Extract provided
(begin)

Our future business and operating results depend significantly on the continued contributions and active participation of Mr. Gardner. This individual would be difficult or impossible to replace. The loss of this key contributor, or his failure to perform, could materially and adversely affect our Company's operations. While we may obtain Key Man insurance, such insurance may not be sufficient to cover the loss incurred in the event this executive officer is lost.

 

Currently, our officer and director receives no compensation for his services during the development stage of our business operations. He is reimbursed for any out-of-pocket expenses he may incur on our behalf. In the future, we may approve payment of salaries for officers and directors, but currently, no such plans have been approved. We anticipate adding two (2) employees over the next sixteen (12) months, one of which will be a screen/play writer. We do not have any employment agreements in place with our officer and director. We also do not currently have any benefits, such as health or life insurance, available to our employee.

(end)

Problem set
A. In the company filing excerpt, what does the officer and director currently receive for his services during the development stage?
B. Rewrite the stretch of the company filing excerpt from "Our future business" through "officer is lost.", changing "executive officer" to "senior executive".
C. List every type of insurance named in the company filing excerpt.
The records that follow come from a separate source.

Excerpted records
(begin)

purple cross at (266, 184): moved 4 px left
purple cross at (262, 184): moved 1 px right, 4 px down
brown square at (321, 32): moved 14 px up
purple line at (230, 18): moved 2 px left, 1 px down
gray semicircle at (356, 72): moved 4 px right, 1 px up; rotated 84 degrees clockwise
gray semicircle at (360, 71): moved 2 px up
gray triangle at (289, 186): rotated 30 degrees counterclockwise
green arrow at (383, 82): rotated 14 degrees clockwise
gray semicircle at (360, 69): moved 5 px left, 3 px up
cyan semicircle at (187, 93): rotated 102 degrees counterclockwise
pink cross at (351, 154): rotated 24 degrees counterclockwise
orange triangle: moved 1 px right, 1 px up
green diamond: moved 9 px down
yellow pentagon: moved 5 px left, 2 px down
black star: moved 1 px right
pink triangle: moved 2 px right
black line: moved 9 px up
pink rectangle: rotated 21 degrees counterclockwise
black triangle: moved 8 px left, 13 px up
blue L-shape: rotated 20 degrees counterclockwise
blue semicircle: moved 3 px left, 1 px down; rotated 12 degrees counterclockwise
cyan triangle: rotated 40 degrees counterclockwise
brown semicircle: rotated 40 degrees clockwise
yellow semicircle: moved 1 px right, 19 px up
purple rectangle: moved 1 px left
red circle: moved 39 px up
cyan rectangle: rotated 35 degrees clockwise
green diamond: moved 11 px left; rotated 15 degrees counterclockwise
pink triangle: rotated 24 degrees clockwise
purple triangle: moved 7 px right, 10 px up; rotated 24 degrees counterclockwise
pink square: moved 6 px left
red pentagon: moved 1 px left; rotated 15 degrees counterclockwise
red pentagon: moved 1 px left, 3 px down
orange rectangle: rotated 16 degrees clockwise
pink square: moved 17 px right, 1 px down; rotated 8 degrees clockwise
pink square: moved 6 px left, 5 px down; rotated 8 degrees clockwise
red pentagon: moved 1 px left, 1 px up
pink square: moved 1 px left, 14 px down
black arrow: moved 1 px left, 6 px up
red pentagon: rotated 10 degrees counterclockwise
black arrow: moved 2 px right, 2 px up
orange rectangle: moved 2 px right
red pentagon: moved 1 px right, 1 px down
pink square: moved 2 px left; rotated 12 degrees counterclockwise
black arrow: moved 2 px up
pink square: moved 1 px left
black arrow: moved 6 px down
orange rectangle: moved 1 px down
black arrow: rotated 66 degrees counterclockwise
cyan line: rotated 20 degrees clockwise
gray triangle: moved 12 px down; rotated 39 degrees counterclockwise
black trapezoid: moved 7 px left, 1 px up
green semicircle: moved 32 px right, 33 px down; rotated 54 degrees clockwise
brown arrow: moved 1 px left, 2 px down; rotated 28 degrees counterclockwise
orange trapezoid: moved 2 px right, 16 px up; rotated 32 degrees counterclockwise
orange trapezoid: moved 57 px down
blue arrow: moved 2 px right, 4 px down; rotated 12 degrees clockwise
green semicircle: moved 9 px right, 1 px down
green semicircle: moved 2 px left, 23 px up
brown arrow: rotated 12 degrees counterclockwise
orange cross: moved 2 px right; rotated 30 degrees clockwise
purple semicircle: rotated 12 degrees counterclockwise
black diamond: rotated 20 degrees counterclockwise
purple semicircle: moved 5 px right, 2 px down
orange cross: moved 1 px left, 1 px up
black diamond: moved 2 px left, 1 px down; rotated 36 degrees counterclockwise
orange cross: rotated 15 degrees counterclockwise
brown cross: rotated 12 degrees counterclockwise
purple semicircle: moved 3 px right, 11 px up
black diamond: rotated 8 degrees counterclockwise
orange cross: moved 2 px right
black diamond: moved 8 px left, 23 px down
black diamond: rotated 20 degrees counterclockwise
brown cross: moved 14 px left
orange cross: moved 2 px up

(end)

Solutions to each task
A. He receives no compensation, though he is reimbursed for any out-of-pocket expenses he incurs on the company's behalf.

B.
Our future business and operating results depend significantly on the continued contributions and active participation of Mr. Gardner. This individual would be difficult or impossible to replace. The loss of this key contributor, or his failure to perform, could materially and adversely affect our Company's operations. While we may obtain Key Man insurance, such insurance may not be sufficient to cover the loss incurred in the event this senior executive is lost.

C. Key Man insurance, health insurance, life insurance